The South Asia Union Catalogue
The South Asia Union Catalogue (SAUC) is a cap-stone program gathering existing bibliographic records and combining them with new cataloguing created under current projects to create a definitive statement on publishing in the South Asian subcontinent. The South Asia Union Catalogue intends to become an historical bibliography comprehensively describing books and periodicals published in South Asia from 1556 through the present.
Taylor and Francis Archive
The South Asia Archive is a fully searchable digital archive encompassing millions of pages of valuable research and teaching materials, providing online access to documents dating from 1700 to 1953. The Archive covers the Indian subcontinent and contains both serial and non-serial materials, including reports, rare books, and journal runs. While most of the material is in English, approximately 30% of the documents are in South Asian languages, including Bengali, Sanskrit, Hindi and Marathi. The documents in the Archive are interdisciplinary, reflecting the varied range of knowledge production in colonial and early post-colonial India, and will be of interest to scholars in fields such as history; anthropology & archaeology; economics; arts & art history; language, literature and linguistics; cinema & media studies; religion & philosophy; science, technology & medicine; urban planning & administration; and politics & law.
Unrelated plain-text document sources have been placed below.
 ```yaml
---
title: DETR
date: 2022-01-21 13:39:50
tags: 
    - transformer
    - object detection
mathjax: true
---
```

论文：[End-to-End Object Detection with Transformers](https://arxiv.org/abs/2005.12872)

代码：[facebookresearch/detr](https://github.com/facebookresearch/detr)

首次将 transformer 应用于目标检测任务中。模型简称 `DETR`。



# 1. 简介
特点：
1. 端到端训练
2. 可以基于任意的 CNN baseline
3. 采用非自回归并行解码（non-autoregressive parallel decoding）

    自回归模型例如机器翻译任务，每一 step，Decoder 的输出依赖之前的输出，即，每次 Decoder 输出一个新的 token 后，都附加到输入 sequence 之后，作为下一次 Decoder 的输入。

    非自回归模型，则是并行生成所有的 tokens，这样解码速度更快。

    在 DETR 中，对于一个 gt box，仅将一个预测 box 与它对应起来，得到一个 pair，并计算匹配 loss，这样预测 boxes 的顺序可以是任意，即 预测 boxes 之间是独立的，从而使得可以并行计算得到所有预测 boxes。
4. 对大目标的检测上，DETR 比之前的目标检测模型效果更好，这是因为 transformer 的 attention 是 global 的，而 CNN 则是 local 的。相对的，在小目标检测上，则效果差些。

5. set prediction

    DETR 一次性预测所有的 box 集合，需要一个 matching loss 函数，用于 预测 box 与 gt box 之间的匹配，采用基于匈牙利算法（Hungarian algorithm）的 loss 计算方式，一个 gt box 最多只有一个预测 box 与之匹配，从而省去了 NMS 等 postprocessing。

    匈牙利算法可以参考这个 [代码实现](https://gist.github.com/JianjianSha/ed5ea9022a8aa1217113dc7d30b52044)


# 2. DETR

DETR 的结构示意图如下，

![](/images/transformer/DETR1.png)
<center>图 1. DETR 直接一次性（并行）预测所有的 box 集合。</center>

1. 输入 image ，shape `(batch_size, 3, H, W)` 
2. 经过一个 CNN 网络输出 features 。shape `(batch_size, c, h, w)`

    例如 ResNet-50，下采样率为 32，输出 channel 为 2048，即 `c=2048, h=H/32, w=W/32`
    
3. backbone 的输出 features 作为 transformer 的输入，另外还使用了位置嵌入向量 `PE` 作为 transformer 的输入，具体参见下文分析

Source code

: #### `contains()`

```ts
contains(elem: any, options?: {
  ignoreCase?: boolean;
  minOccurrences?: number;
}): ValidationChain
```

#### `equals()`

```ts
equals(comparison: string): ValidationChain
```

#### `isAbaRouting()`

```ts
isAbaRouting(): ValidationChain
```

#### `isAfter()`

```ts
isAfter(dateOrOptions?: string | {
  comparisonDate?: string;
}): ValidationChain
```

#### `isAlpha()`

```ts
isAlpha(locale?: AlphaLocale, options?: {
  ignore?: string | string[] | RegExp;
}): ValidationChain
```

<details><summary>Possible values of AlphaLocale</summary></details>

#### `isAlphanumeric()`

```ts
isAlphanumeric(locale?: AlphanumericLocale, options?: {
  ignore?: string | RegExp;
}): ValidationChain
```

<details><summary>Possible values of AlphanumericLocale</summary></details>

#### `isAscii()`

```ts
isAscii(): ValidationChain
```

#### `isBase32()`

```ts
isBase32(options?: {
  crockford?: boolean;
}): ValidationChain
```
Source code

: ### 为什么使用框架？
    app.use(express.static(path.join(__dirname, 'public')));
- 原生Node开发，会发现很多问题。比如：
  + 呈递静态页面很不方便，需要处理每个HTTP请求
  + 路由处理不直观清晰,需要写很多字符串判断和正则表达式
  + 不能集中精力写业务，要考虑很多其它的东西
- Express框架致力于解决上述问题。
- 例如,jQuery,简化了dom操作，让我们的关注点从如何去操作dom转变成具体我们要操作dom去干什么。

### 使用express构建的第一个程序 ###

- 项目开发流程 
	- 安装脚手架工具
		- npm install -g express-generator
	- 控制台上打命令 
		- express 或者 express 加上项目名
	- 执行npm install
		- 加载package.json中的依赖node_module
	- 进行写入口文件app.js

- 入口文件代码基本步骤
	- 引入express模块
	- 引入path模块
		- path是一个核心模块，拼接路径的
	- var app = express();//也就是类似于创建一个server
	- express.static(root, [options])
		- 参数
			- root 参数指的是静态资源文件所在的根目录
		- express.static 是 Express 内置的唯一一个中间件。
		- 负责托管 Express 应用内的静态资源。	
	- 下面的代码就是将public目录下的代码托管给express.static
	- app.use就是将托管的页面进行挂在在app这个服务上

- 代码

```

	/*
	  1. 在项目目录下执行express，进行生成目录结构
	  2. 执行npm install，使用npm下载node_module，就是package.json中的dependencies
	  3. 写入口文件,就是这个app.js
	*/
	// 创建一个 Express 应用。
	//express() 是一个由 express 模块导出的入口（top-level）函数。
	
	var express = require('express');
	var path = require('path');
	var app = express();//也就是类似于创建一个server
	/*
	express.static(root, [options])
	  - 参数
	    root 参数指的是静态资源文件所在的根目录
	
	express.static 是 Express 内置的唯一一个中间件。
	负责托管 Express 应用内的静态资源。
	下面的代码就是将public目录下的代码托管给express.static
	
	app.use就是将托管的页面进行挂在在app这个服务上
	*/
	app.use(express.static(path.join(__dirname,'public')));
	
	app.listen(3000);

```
Digital Dictionaries of South Asia
For each of the twenty-six modern literary languages of South Asia, a panel of language experts identified key dictionaries currently in print and selected at least one multilingual dictionary for each language. For the more frequently taught languages, a monolingual dictionary also has been chosen. After identifying the best available resources, the chosen dictionaries have been converted to digital formats.